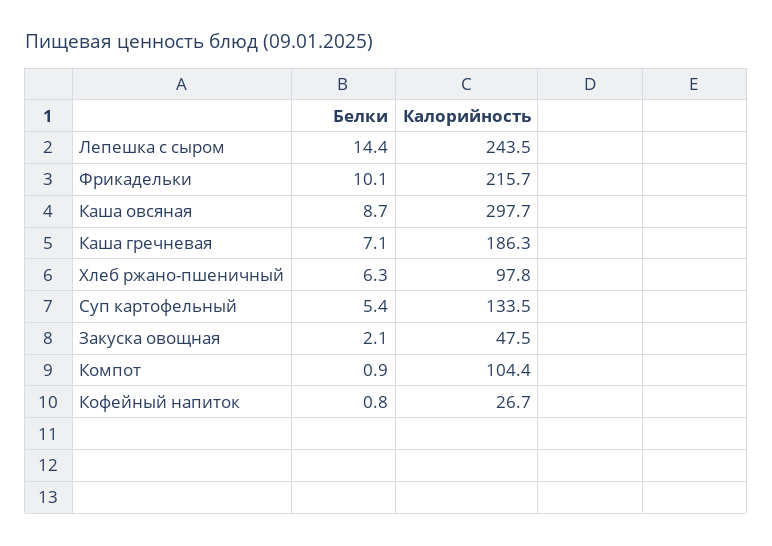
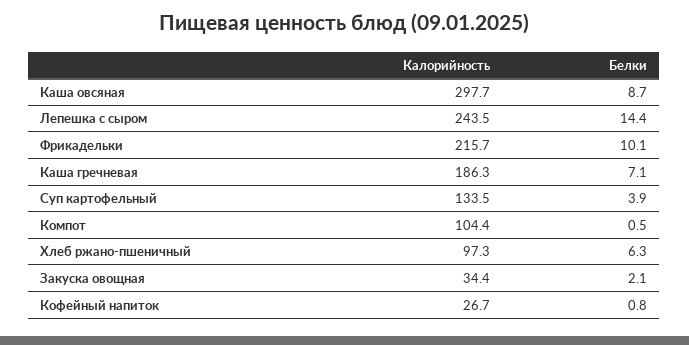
Калорийность, Хлеб ржано-пшеничный: 97.8 -> 97.3
Белки, Суп картофельный: 5.4 -> 3.9
Калорийность, Закуска овощная: 47.5 -> 34.4
Белки, Компот: 0.9 -> 0.5

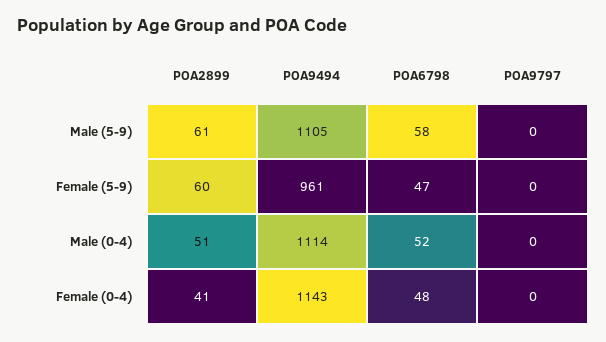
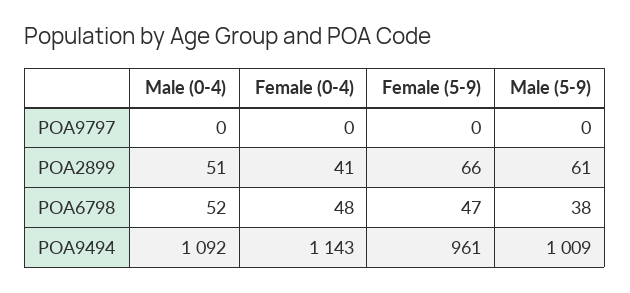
POA9494, Male (5-9): 1105 -> 1009
POA6798, Male (5-9): 58 -> 38
POA2899, Female (5-9): 60 -> 66
POA9494, Male (0-4): 1114 -> 1092

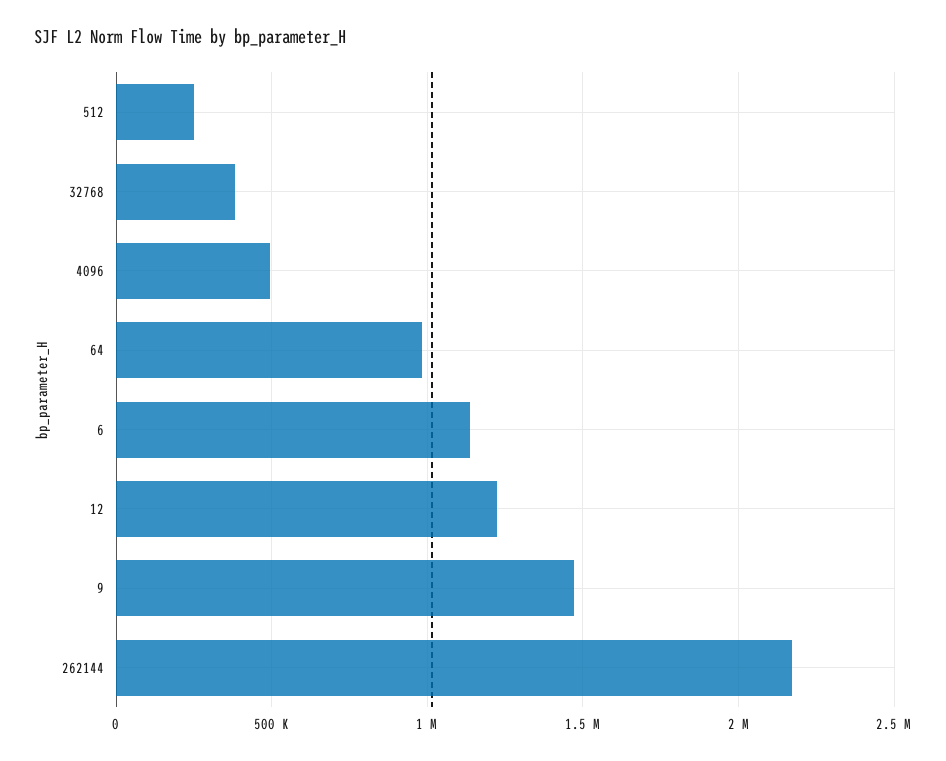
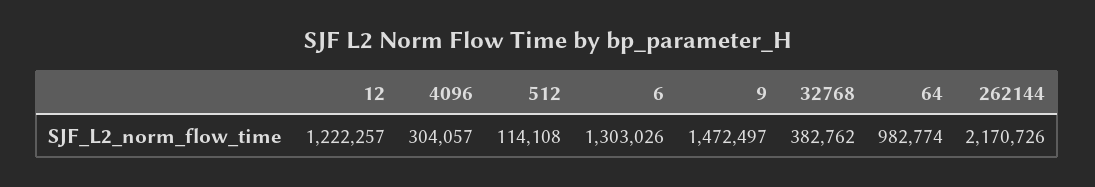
512: 250000 -> 114108
4096: 500000 -> 304057
6: 1150000 -> 1303026

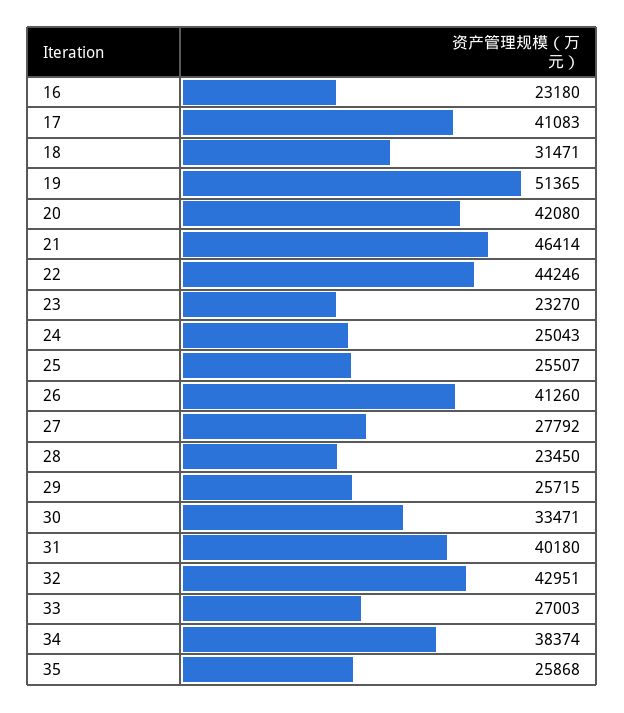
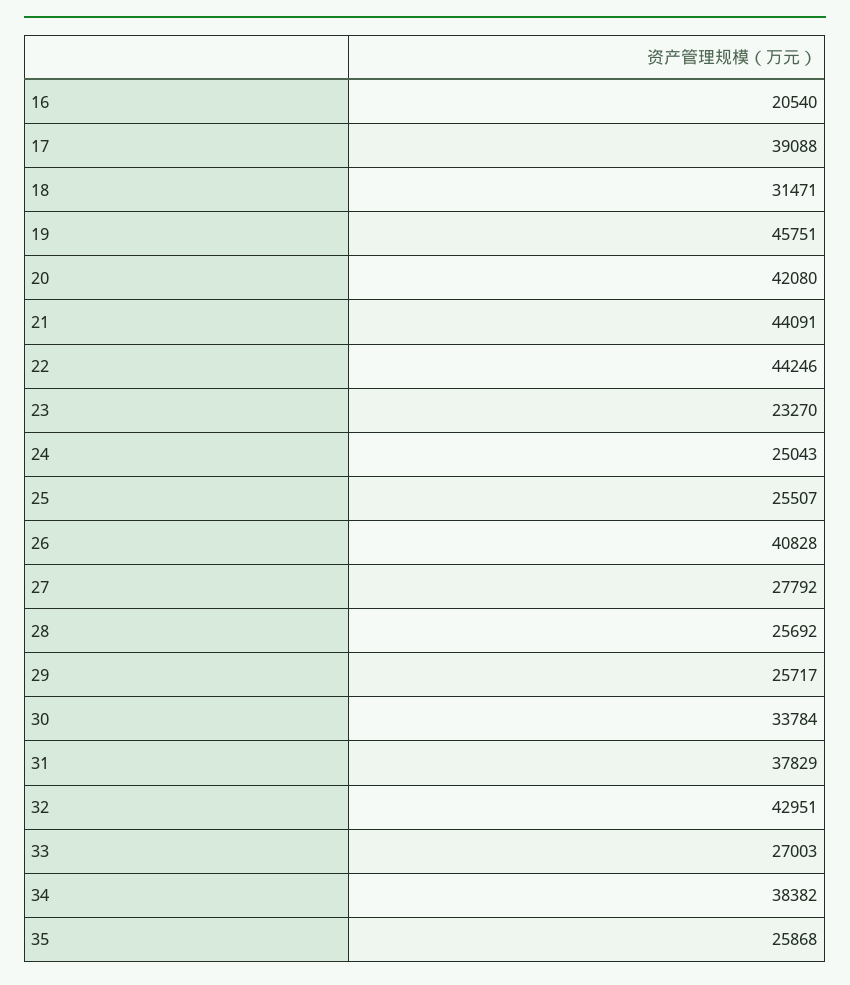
16: 23180 -> 20540
17: 41083 -> 39088
19: 51365 -> 45751
21: 46414 -> 44091
26: 41260 -> 40828
28: 23450 -> 25692
29: 25715 -> 25717
30: 33471 -> 33784
31: 40180 -> 37829
34: 38374 -> 38382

» WHAT NEEDS TO BE DONE
The expected answer is a copy of each line in the records that holds the word "Калорийность".

» THE ANSWER
Калорийность, Хлеб ржано-пшеничный: 97.8 -> 97.3
Калорийность, Закуска овощная: 47.5 -> 34.4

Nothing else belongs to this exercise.